Zitierter Auszug
-*-

Wirtschaft

Netzagentur: Gasreserven reichen derzeit nur für „ein bis zwei Monate“

Nach den reduzierten russischen Gaslieferungen über die Gaspipeline Nord Stream I werden Zweifel an der Energiesicherheit Deutschlands laut. Die Bundesnetzagentur befürchtet gar einen Totalausfall von Lieferungen aus Russland.

Laut Bundesnetzagentur können die derzeitigen bundesdeutschen Gasreserven den Bedarf nicht langfristig decken. Ohne russisches Gas würden die derzeit eingespeicherten Mengen bei einem durchschnittlichen Winter etwa „ein bis zwei Monate“ reichen, fürchtet der Vorsitzende der Behörde, Klaus Müller. Zuerst hatten die Zeitungen der Funke-Mediengruppe darüber berichtet.

Dieses Zeitfenster ergebe aus dem derzeitigen Speicherstand und aus den bestehenden Verpflichtungen, Gas in andere europäische Staaten weiterzuleiten. Die Vorhersage basiere jedoch auch auf Unwägbarkeiten, so Müller. Er sehe zudem kein Szenario ohne Gaslieferungen nach Deutschland. Die Bundesrepublik könne etwa aus Norwegen und aus den Niederlanden versorgt werden.

Wachsende Gaspreise

Trotzdem müssten nun Vorbereitungen für einen möglichen Gasmangel getroffen werden, fordert Müller. Die bisherigen Bundeshilfen von bislang 15 Milliarden Euro seien nicht ausreichend. Je höher der Gaspreis steige, desto teurer werde es, die gesetzlich vorgeschriebenen Speicherziele bis Oktober und November zu erreichen. Bis Oktober sollen die Gasspeicher zu 80 Prozent, bis November zu 90 Prozent befüllt sein. Diese Vorgabe wurde laut Müller jedoch auf einer Preisgrundlage von 85 Euro pro Megawattstunde kalkuliert. Mittlerweile koste diese jedoch bereits 130 Euro.

-*-

Zeilen aus einem Datensatz

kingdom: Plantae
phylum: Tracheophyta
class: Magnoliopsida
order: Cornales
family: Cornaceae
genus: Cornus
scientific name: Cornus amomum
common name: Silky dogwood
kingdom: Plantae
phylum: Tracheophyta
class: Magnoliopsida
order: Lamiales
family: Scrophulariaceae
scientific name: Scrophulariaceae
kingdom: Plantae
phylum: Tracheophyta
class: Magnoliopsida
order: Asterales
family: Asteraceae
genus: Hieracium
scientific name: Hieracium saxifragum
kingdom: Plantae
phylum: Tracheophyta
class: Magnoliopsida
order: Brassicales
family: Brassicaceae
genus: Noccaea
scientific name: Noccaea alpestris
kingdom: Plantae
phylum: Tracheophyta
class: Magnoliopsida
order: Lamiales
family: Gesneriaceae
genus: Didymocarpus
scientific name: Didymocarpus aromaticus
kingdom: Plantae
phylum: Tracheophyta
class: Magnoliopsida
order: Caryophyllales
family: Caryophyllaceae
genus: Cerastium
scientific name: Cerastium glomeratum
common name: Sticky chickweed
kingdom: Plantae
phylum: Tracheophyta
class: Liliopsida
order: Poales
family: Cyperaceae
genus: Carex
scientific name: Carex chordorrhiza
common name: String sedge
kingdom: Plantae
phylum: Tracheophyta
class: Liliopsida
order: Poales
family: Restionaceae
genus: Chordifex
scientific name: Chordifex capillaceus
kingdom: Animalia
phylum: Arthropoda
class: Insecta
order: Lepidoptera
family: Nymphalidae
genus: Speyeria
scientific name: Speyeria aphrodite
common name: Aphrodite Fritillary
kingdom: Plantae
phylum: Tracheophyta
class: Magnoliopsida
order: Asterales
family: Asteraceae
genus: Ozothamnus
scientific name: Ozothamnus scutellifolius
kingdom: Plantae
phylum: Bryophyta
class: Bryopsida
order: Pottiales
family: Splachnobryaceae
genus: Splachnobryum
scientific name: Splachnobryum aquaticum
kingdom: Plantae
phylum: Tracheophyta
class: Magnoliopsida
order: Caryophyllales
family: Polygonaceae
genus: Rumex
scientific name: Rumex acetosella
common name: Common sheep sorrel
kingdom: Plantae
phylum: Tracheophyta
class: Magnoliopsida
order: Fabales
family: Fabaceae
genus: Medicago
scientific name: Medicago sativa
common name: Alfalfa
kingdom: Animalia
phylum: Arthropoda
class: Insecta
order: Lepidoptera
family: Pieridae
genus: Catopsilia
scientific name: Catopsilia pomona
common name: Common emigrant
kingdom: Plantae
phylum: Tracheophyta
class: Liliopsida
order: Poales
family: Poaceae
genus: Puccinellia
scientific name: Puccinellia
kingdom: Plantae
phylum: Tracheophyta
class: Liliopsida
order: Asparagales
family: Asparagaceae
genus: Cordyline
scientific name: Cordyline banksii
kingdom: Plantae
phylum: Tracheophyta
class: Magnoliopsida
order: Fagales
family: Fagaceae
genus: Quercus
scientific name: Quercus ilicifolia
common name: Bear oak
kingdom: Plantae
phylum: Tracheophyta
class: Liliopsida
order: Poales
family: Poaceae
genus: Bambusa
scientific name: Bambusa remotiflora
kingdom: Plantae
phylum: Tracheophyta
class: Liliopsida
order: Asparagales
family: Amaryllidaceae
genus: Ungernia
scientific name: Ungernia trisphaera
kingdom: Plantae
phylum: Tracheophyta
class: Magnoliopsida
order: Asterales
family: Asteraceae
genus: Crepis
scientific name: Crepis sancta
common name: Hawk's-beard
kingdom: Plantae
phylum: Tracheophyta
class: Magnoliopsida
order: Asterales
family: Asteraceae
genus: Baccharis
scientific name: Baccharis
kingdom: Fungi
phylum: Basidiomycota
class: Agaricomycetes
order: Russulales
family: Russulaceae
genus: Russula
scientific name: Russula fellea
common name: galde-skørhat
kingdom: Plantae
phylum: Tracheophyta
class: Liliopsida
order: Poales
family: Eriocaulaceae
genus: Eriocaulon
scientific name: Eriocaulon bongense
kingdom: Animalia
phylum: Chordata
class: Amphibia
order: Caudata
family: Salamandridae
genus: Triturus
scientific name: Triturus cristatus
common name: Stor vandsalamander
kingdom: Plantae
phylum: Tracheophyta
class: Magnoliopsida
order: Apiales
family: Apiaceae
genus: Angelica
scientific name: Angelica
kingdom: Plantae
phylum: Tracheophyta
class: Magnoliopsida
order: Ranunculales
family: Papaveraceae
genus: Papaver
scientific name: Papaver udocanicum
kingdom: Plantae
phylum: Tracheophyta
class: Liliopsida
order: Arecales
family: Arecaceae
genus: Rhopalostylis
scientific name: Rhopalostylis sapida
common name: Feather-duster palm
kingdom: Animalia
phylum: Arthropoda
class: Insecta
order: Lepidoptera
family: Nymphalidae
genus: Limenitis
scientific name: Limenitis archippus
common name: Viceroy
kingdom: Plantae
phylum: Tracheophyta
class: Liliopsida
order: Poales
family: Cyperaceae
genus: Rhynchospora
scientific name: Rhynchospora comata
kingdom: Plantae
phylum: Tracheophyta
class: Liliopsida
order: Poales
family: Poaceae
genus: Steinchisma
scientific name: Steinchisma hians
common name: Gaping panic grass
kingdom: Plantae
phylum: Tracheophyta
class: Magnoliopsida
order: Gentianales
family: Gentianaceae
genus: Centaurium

-*-

Aufgabe 1
Gib die Zeilen aus dem Datensatz unverändert wieder: Beginne bei der Zeile mit „genus: Cordyline“ und höre nach der Zeile mit „genus: Bambusa“ auf.
Aufgabe 2
Setze den Artikel über die Gasreserven im Anschluss an seinen letzten Satz fort.
Der Artikel und die Zeilen sind voneinander unabhängiges Material.

Ergebnis 1
genus: Cordyline
scientific name: Cordyline banksii
kingdom: Plantae
phylum: Tracheophyta
class: Magnoliopsida
order: Fagales
family: Fagaceae
genus: Quercus
scientific name: Quercus ilicifolia
common name: Bear oak
kingdom: Plantae
phylum: Tracheophyta
class: Liliopsida
order: Poales
family: Poaceae
genus: Bambusa

Ergebnis 2
An den internationalen Energiemärkten sind sowohl Strom als auch Gas deutlich teurer geworden. Laut Statistischem Bundesamt hat sich der Gaspreis zwischen April 2021 und April 2022 um das Viereinhalbfache erhöht und steigt derzeit weiter. Der Verbraucherpreis für Strom ist in der gleichen Zeit um rund 20 Prozent gestiegen.

Derzeit sind die bundesdeutschen Gasspeicher zu etwas über 60 Prozent befüllt und damit deutlich mehr als im Vorjahresmonat. Allerdings befürchtet die Netzagentur – ebenso wie die Bundesregierung – einen gänzlichen Ausfall russischer Gaslieferungen. Müller warnt in diesem Zug vor einem drastischen Preisanstieg. Die Drosselung der Gaslieferungen über Nord Stream I könne zu einem drastischen Preisanstieg führen; möglich sei sogar eine Verdreifachung.

Lieferstopp bei Nord Stream I?

Das russische Staatsunternehmen Gazprom hat die Gaslieferungen nach Europa bereits deutlich reduziert. So werden über die Nord Stream 1-Pipeline derzeit 60 Prozent weniger Gas transportiert. Für den 11. Juli kündigte das Unternehmen nun routinemäßige Wartungsarbeiten an, die bis zum 21. Juli dauern sollen. Müller fürchtet jedoch eine längerfristige „politische Wartung“.

Bereits die jetzige Drosselung ist aus Sicht der Bundesregierung politisch motiviert. Bundeswirtschaftsminister Robert Habeck (Grüne) warnte etwa davor, Moskau könne die Abhängigkeit von russischem Gas als Druckmittel gegen die westlichen Sanktionen einsetzen. Für diesen Fall fürchtet Müller, es könne vom Herbst bis zum Frühlingsbeginn 2023 zu einem Gasmangel kommen. Es sei angesichts der jüngsten Erfahrungen mit Russland zudem unverantwortlich, davon auszugehen, dass „alles von alleine gut wird“.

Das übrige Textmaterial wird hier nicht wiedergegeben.